Constraint prefix counter

When you build constraint QUBOs with get_constraint_qubo or high-level APIs like sparse_qubo.create_constraint_dwave() and sparse_qubo.create_constraint_amplify(), the library adds auxiliary variables (e.g. L0, R0, and variables introduced by the switching network built from Switch elements). See Getting Started for the Switch/switching-network overview. To avoid name collisions when merging multiple constraint QUBOs into one BQM, each constraint’s auxiliary variables are given a unique prefix (e.g. C0_L0, C1_L0).

How the counter behaves

  • When it increments: Each time you create a constraint (with the default var_prefix=None), the internal counter is used as the prefix (C0, C1, C2, …) and then incremented.
  • When it resets: The counter is not reset automatically.

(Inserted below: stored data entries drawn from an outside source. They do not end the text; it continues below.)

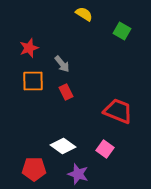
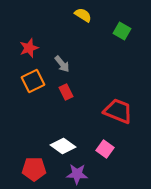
yellow semicircle: moved 1 px left, 1 px down
orange square: rotated 25 degrees counterclockwise
purple star: moved 1 px left; rotated 15 degrees counterclockwise
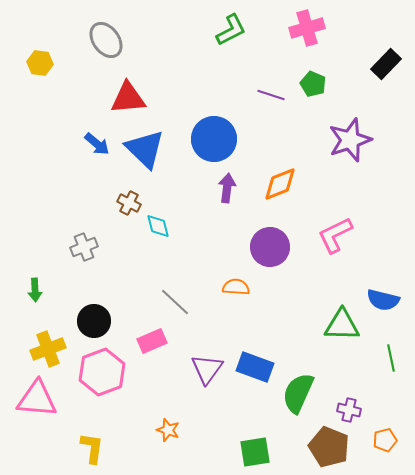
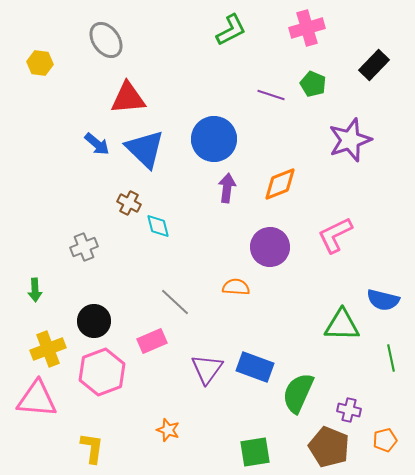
black rectangle: moved 12 px left, 1 px down
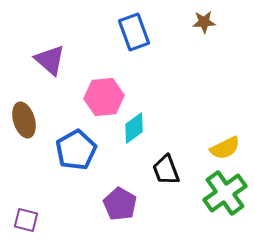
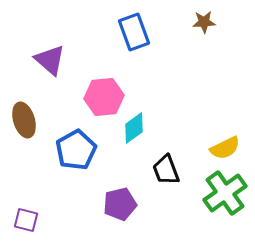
purple pentagon: rotated 28 degrees clockwise
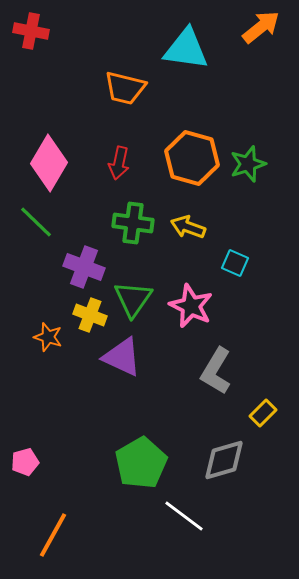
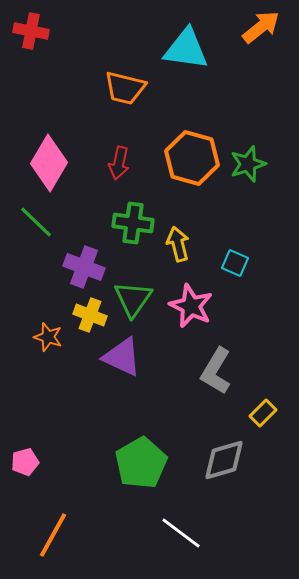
yellow arrow: moved 10 px left, 17 px down; rotated 56 degrees clockwise
white line: moved 3 px left, 17 px down
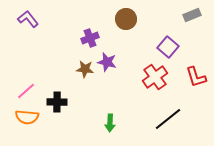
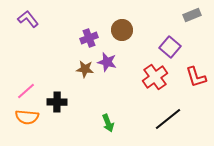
brown circle: moved 4 px left, 11 px down
purple cross: moved 1 px left
purple square: moved 2 px right
green arrow: moved 2 px left; rotated 24 degrees counterclockwise
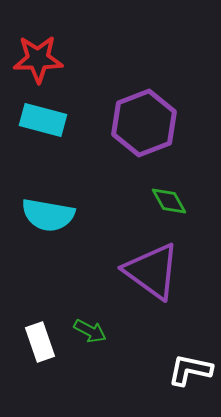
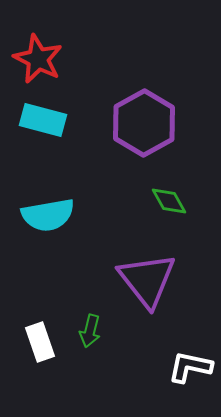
red star: rotated 27 degrees clockwise
purple hexagon: rotated 8 degrees counterclockwise
cyan semicircle: rotated 20 degrees counterclockwise
purple triangle: moved 5 px left, 9 px down; rotated 16 degrees clockwise
green arrow: rotated 76 degrees clockwise
white L-shape: moved 3 px up
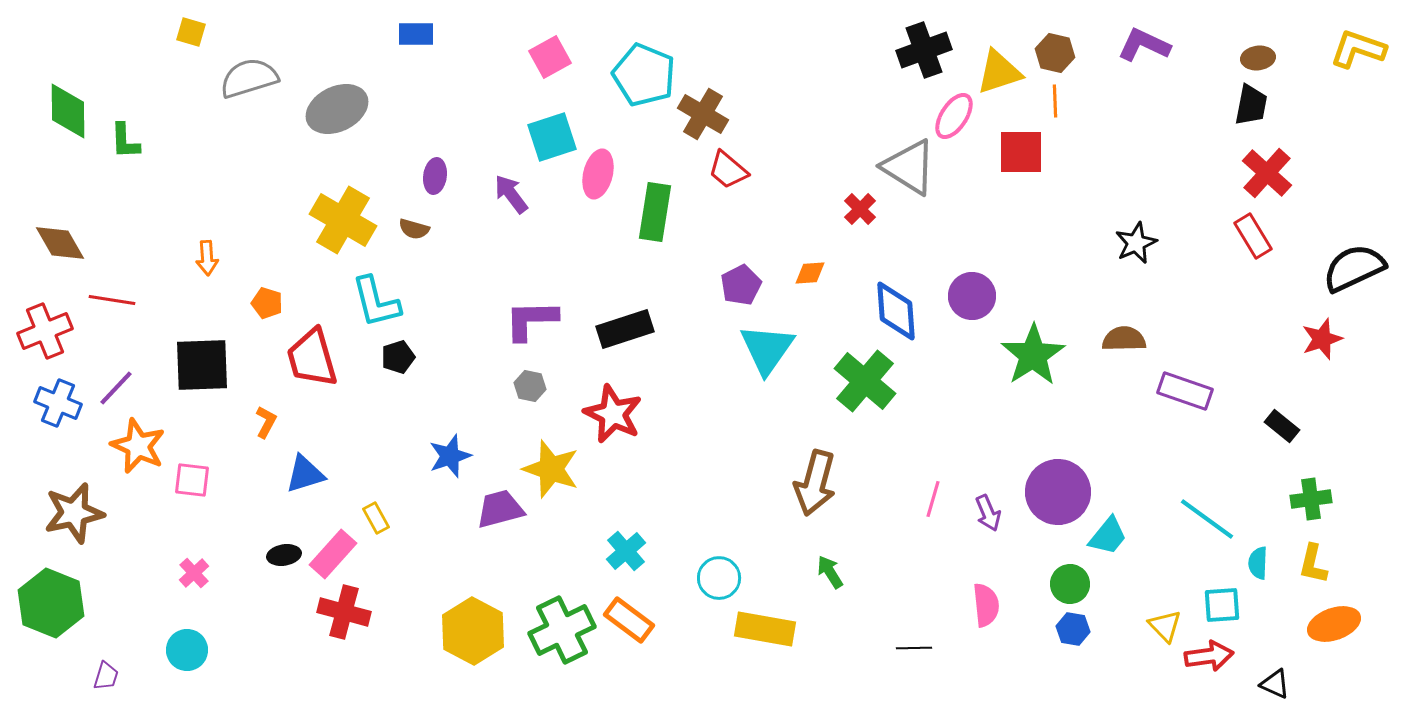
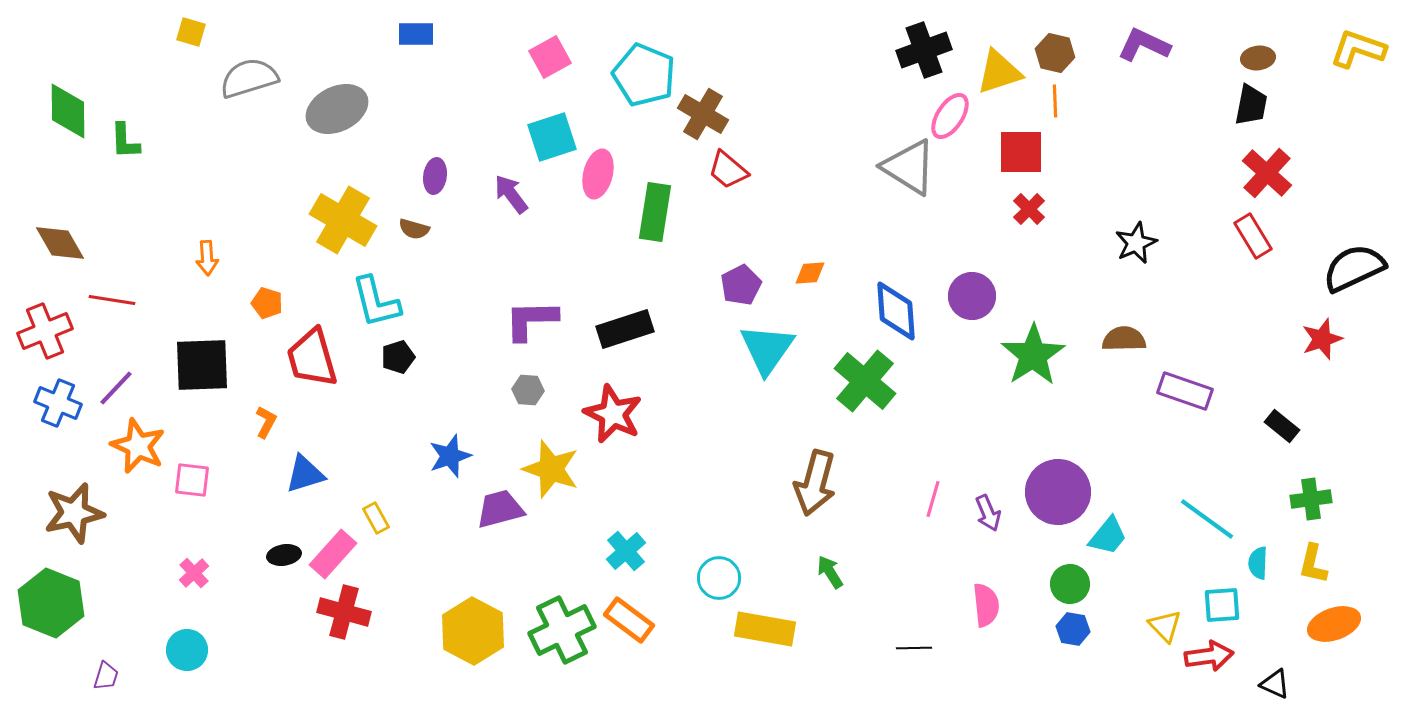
pink ellipse at (954, 116): moved 4 px left
red cross at (860, 209): moved 169 px right
gray hexagon at (530, 386): moved 2 px left, 4 px down; rotated 8 degrees counterclockwise
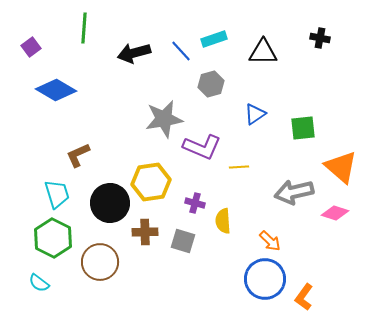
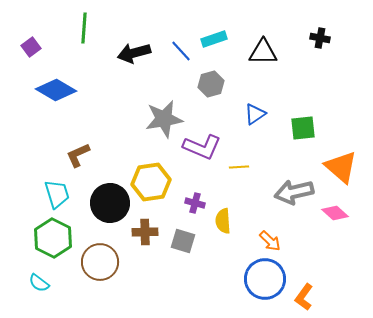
pink diamond: rotated 24 degrees clockwise
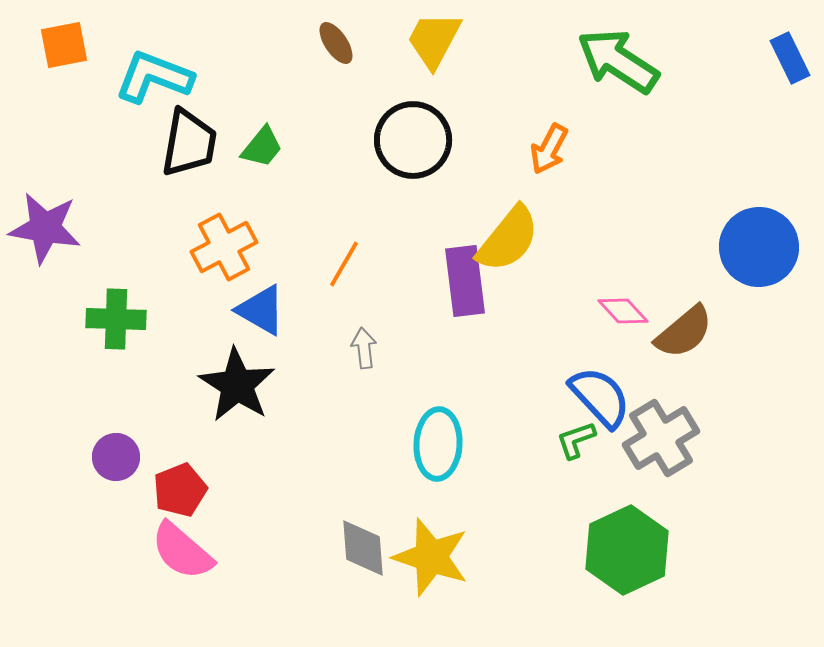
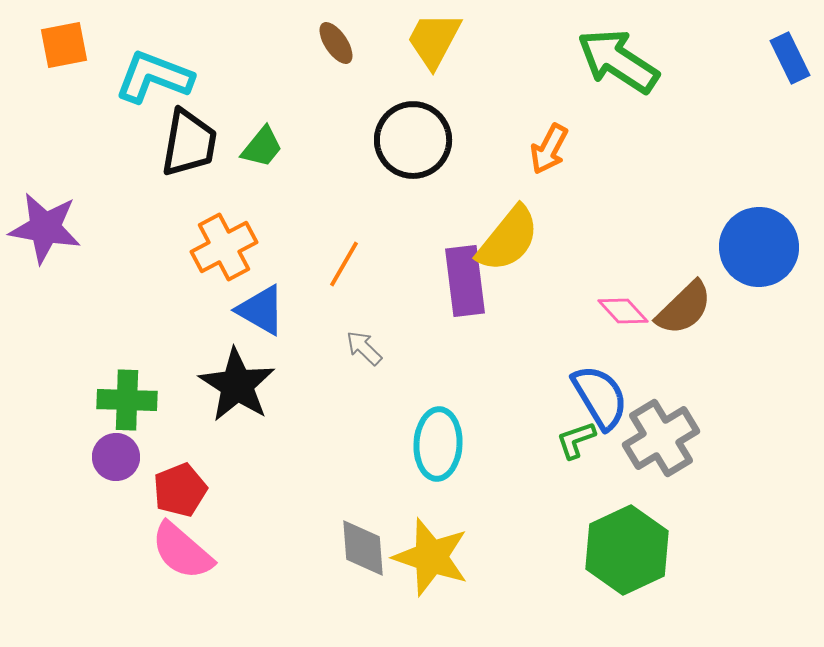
green cross: moved 11 px right, 81 px down
brown semicircle: moved 24 px up; rotated 4 degrees counterclockwise
gray arrow: rotated 39 degrees counterclockwise
blue semicircle: rotated 12 degrees clockwise
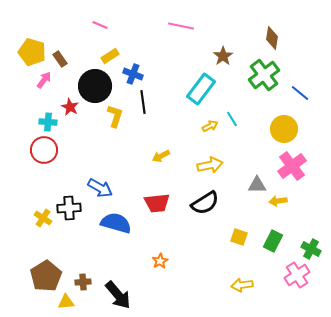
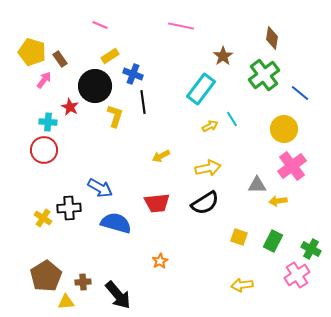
yellow arrow at (210, 165): moved 2 px left, 3 px down
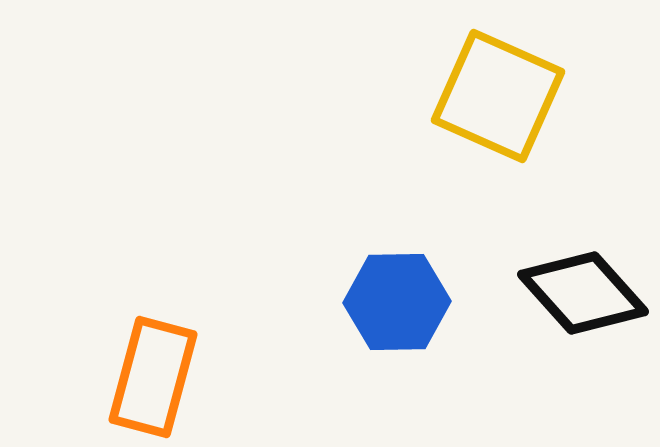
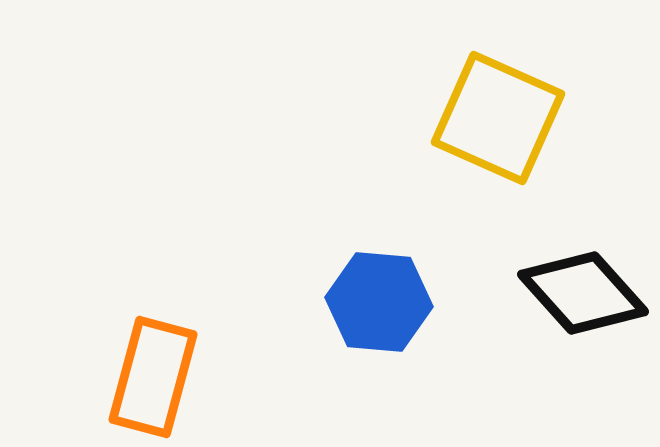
yellow square: moved 22 px down
blue hexagon: moved 18 px left; rotated 6 degrees clockwise
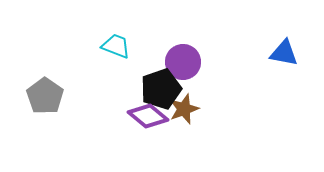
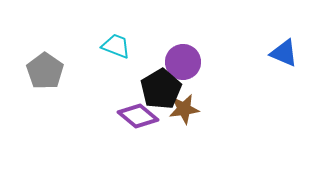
blue triangle: rotated 12 degrees clockwise
black pentagon: rotated 12 degrees counterclockwise
gray pentagon: moved 25 px up
brown star: rotated 12 degrees clockwise
purple diamond: moved 10 px left
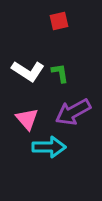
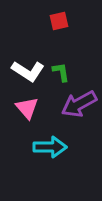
green L-shape: moved 1 px right, 1 px up
purple arrow: moved 6 px right, 8 px up
pink triangle: moved 11 px up
cyan arrow: moved 1 px right
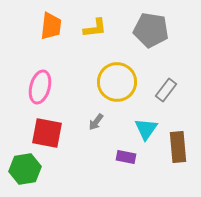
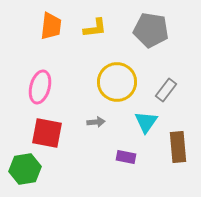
gray arrow: rotated 132 degrees counterclockwise
cyan triangle: moved 7 px up
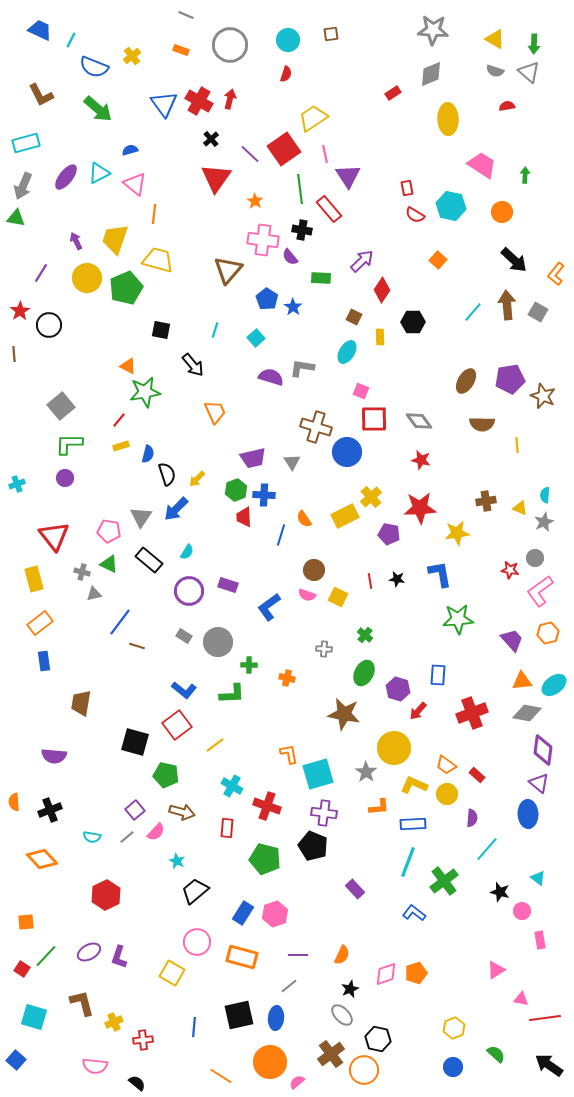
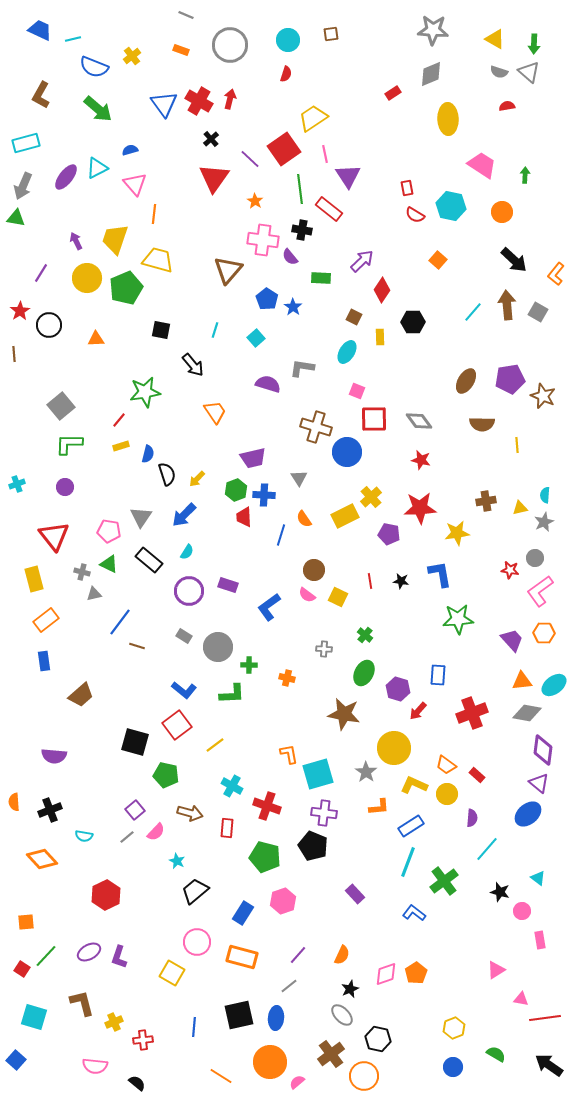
cyan line at (71, 40): moved 2 px right, 1 px up; rotated 49 degrees clockwise
gray semicircle at (495, 71): moved 4 px right, 1 px down
brown L-shape at (41, 95): rotated 56 degrees clockwise
purple line at (250, 154): moved 5 px down
cyan triangle at (99, 173): moved 2 px left, 5 px up
red triangle at (216, 178): moved 2 px left
pink triangle at (135, 184): rotated 10 degrees clockwise
red rectangle at (329, 209): rotated 12 degrees counterclockwise
orange triangle at (128, 366): moved 32 px left, 27 px up; rotated 30 degrees counterclockwise
purple semicircle at (271, 377): moved 3 px left, 7 px down
pink square at (361, 391): moved 4 px left
orange trapezoid at (215, 412): rotated 10 degrees counterclockwise
gray triangle at (292, 462): moved 7 px right, 16 px down
purple circle at (65, 478): moved 9 px down
yellow triangle at (520, 508): rotated 35 degrees counterclockwise
blue arrow at (176, 509): moved 8 px right, 6 px down
black star at (397, 579): moved 4 px right, 2 px down
pink semicircle at (307, 595): rotated 18 degrees clockwise
orange rectangle at (40, 623): moved 6 px right, 3 px up
orange hexagon at (548, 633): moved 4 px left; rotated 15 degrees clockwise
gray circle at (218, 642): moved 5 px down
brown trapezoid at (81, 703): moved 8 px up; rotated 140 degrees counterclockwise
brown arrow at (182, 812): moved 8 px right, 1 px down
blue ellipse at (528, 814): rotated 52 degrees clockwise
blue rectangle at (413, 824): moved 2 px left, 2 px down; rotated 30 degrees counterclockwise
cyan semicircle at (92, 837): moved 8 px left, 1 px up
green pentagon at (265, 859): moved 2 px up
purple rectangle at (355, 889): moved 5 px down
pink hexagon at (275, 914): moved 8 px right, 13 px up
purple line at (298, 955): rotated 48 degrees counterclockwise
orange pentagon at (416, 973): rotated 15 degrees counterclockwise
green semicircle at (496, 1054): rotated 12 degrees counterclockwise
orange circle at (364, 1070): moved 6 px down
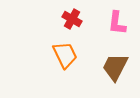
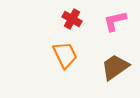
pink L-shape: moved 2 px left, 2 px up; rotated 70 degrees clockwise
brown trapezoid: rotated 28 degrees clockwise
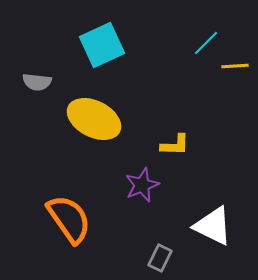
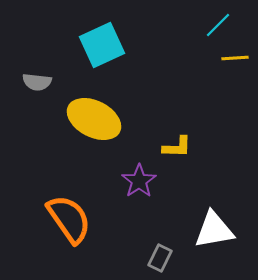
cyan line: moved 12 px right, 18 px up
yellow line: moved 8 px up
yellow L-shape: moved 2 px right, 2 px down
purple star: moved 3 px left, 4 px up; rotated 12 degrees counterclockwise
white triangle: moved 1 px right, 4 px down; rotated 36 degrees counterclockwise
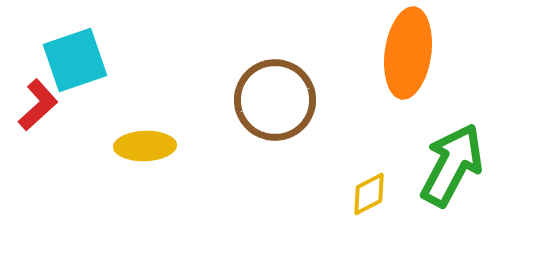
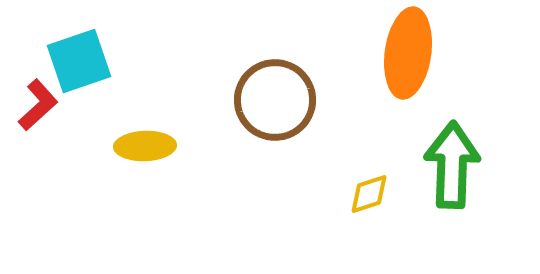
cyan square: moved 4 px right, 1 px down
green arrow: rotated 26 degrees counterclockwise
yellow diamond: rotated 9 degrees clockwise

It is reset only in these cases:
  • Process start: Restarting Python (e.g. re-running a script or restarting a Jupyter kernel) reloads the module, so the counter starts at 0 again.
  • Explicit reset: You call reset_constraint_prefix_counter() from sparse_qubo.core.constraint.

Practical impact

  • Same process, multiple constraints: If you create several constraints and add their QUBOs/BQMs together, each gets a different prefix (C0, C1, …), so variable names do not collide.
  • Re-running a script or notebook (same kernel): The counter keeps increasing. For example, the second run might use C3, C4, C5 instead of C0, C1, C2. Names stay unique; only the numeric part changes.
  • Starting a new model in the same process: If you want the “first” constraint of a new model to use C0 again, call reset_constraint_prefix_counter() before building the new model. This is optional and mainly useful for reproducible variable names or tests.